My SD card is being a real problem. I have a large amount of pictures on the card that I would love to get off of it without having to take it to a computer store. The SD card is a 32GB Lexar SDHC.

I can plug it into my computer, it shows up in My Computer but is slow.When I say slow I mean takes 5 minutes when I right click it. The card says there is 0 bits of info while recovery programs say there is 512kb of space.

*Here's my problem. I cannot format it.*

I have tried using:

The formatter on windows
To format through cmd
Attempted to use [email protected] killdisk but card wasn't showing up.
SanDisk Formatter
A couple other formatters

When I try to format it, the programs say it cannot be done. The drive appears but generally freezes any program I use.

*Problem 2. I cant recover(obviously)*

I have tried literally every file recovery program but willing to take suggestions for new ones.

I have tried to name a few:

File Scavenger
F-Recovery
and a few other programs I have on my other computer.

I know for a fact it is not my SD card reader as I have tried it on other computers.

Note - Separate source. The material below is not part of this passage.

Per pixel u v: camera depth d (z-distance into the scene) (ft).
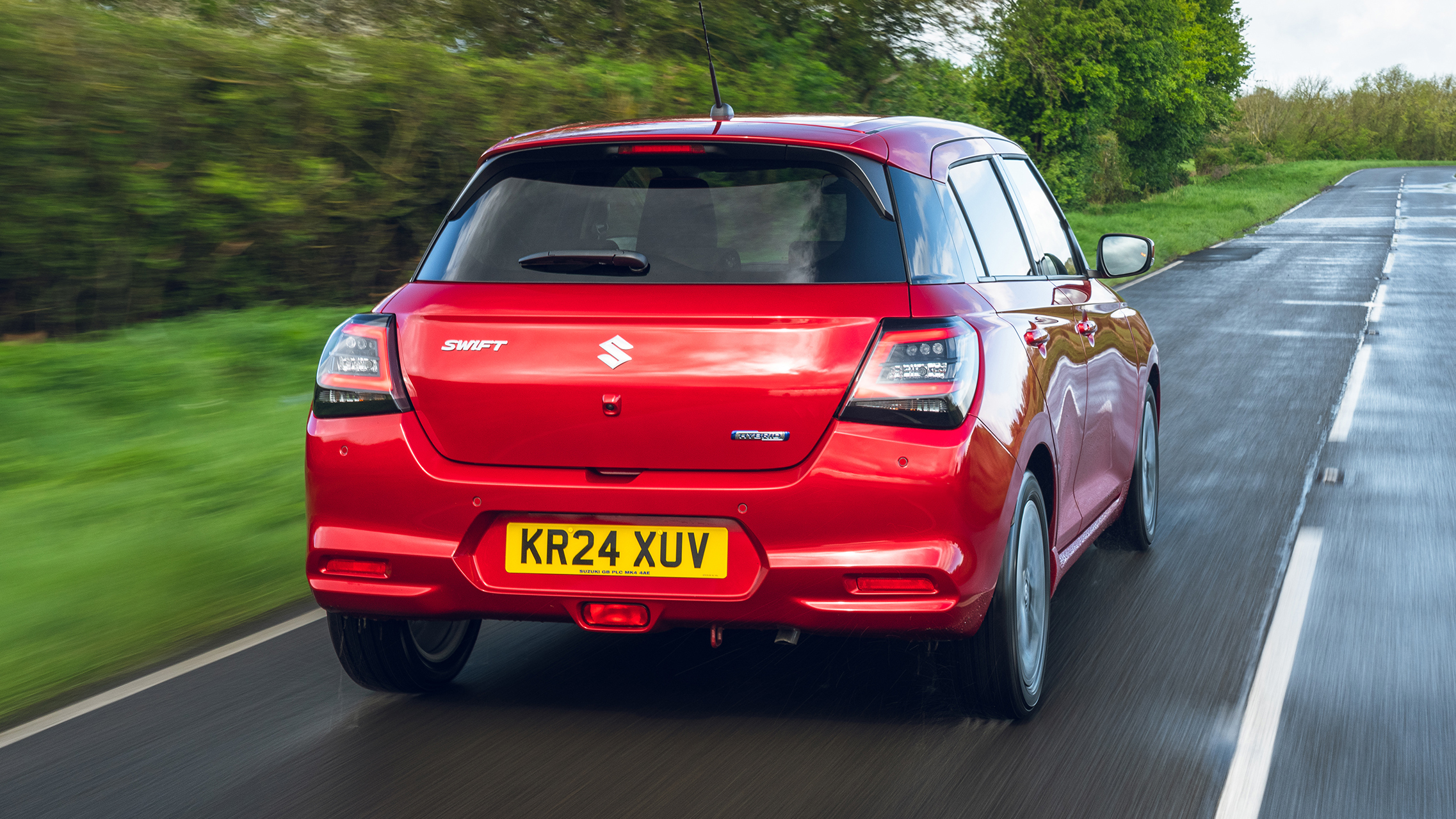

Any help to format then recover the SD card is appreciated. I am a very stubborn person and will fight this SD card to the death. I generally wont stop till I get it working so any ideas are welcome.


----------



## pip22 (Aug 22, 2004)

How old is the card reader?
Some card readers (mainly but not limited to older ones) cannot read or write to SDHC (high-capacity) cards - they can only handle standard SD cards.


----------



## Ozone (Dec 17, 2005)

Brand new practically. It has worked on the card reader before as well as it doesnt work inside my camera or on my other laptop. Thanks for the help though.


----------



## JimE (Apr 16, 2009)

If it's not working on multiple devices, the card is faulty.


----------



## Ozone (Dec 17, 2005)

It connects to the computer, and its just slow. But it has no access to computers. Im determined to get it working, any help IS appreciated.


----------



## michaellima (Feb 24, 2011)

*Re: SD Card recovery*

This may be because your card reader may not be working, use the adapter and connect it to a Mac book and the best thing to protect your data is take an image of the SD card and recover all the photos and data from it. Then try formatting the card and then try using it with the card reader.


----------



## Ozone (Dec 17, 2005)

Its not the card reader. Ive tried it on 2 different computers both of which had the same problems. I also cannot format the card, as windows wont let me.


----------



## michaellima (Feb 24, 2011)

try it on Mac machine and use the Photo recovery software for recovering the photos from your card. then try formatting it with the software, it may work try out


----------